Because Moses was called, he understood that if he wanted people to accept the commandments, he, too, had to call them. We have a midrash which suggests this very reading: "The rabbis said: You find that when God gave the Torah to Moses, He gave it to him after calling. How do we know this? Since it is said, 'And the Lord called Moses to the top of the mount; and Moses went up' (Exodus 19:20). Also Moses our teacher, when he came to repeat the Torah to Israel, said to them: 'Just as I received the Torah with calling so too will I hand it over to God's children with calling. From where do we know this? From what is written in the context: 'And Moses called to all of Israel and said to them...'[Midrash Rabba, Deuteronomy 7:8] Because Moses had been invited to lead, he understood that it was incumbent upon him to call others to this sacred task.
 
I know what you're thinking. God hasn't called me recently. To this, I find the words of the Scottish Baptist, Oswald Chambers, particularly inspiring:

God did not direct His call to Isaiah - Isaiah overheard God saying, '. . . who will go for us?' The call of God is not just for a select few but for everyone. Whether I hear God's call or not depends on the condition of my ears, and exactly what I hear depends upon my spiritual attitude.

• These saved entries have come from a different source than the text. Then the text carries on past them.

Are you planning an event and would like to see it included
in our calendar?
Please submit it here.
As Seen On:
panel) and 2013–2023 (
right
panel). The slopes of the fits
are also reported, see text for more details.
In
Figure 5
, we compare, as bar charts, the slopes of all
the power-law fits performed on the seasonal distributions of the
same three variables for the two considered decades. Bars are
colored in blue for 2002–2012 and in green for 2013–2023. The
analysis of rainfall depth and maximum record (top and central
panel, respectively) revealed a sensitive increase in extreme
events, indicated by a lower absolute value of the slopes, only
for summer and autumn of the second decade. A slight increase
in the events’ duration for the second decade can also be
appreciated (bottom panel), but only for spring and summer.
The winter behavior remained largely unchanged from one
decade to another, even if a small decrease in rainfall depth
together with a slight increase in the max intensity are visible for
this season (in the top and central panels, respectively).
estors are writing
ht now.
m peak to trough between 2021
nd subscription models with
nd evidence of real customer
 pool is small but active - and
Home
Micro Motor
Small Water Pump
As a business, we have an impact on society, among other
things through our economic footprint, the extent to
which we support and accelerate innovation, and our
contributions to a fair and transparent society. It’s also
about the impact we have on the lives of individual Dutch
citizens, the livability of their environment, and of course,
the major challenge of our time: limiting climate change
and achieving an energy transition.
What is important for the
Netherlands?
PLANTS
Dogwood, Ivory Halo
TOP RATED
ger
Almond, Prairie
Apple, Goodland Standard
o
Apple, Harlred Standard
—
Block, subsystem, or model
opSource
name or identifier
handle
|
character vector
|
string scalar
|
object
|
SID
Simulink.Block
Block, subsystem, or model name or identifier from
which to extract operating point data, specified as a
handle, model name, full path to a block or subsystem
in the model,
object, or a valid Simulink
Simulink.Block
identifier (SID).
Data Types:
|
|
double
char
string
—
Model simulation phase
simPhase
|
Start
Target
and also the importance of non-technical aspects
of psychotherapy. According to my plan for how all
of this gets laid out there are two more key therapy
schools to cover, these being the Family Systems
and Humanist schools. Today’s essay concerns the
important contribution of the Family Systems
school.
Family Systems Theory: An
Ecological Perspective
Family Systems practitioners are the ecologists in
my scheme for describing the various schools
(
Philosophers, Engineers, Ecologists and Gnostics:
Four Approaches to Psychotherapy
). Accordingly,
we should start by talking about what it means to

We don't have to wait for a calling. We might need to open our eyes and ears a little more. And we might need to take a page out of Moses' playbook and call others who might otherwise stand on the sidelines. There is still history to make. There is still purpose to discover. Just think of one person you could call upon to grow through the giving of greater responsibility or more leadership.
 
What better time to make that call than when we read this week's Torah portion: Vayikra - and he called - leading up to Purim when Esther hesitated then answered the call and saved our people as a result. Now's the time to actualize ourselves and help others achieve more by stretching farther and reaching higher. Answer the call.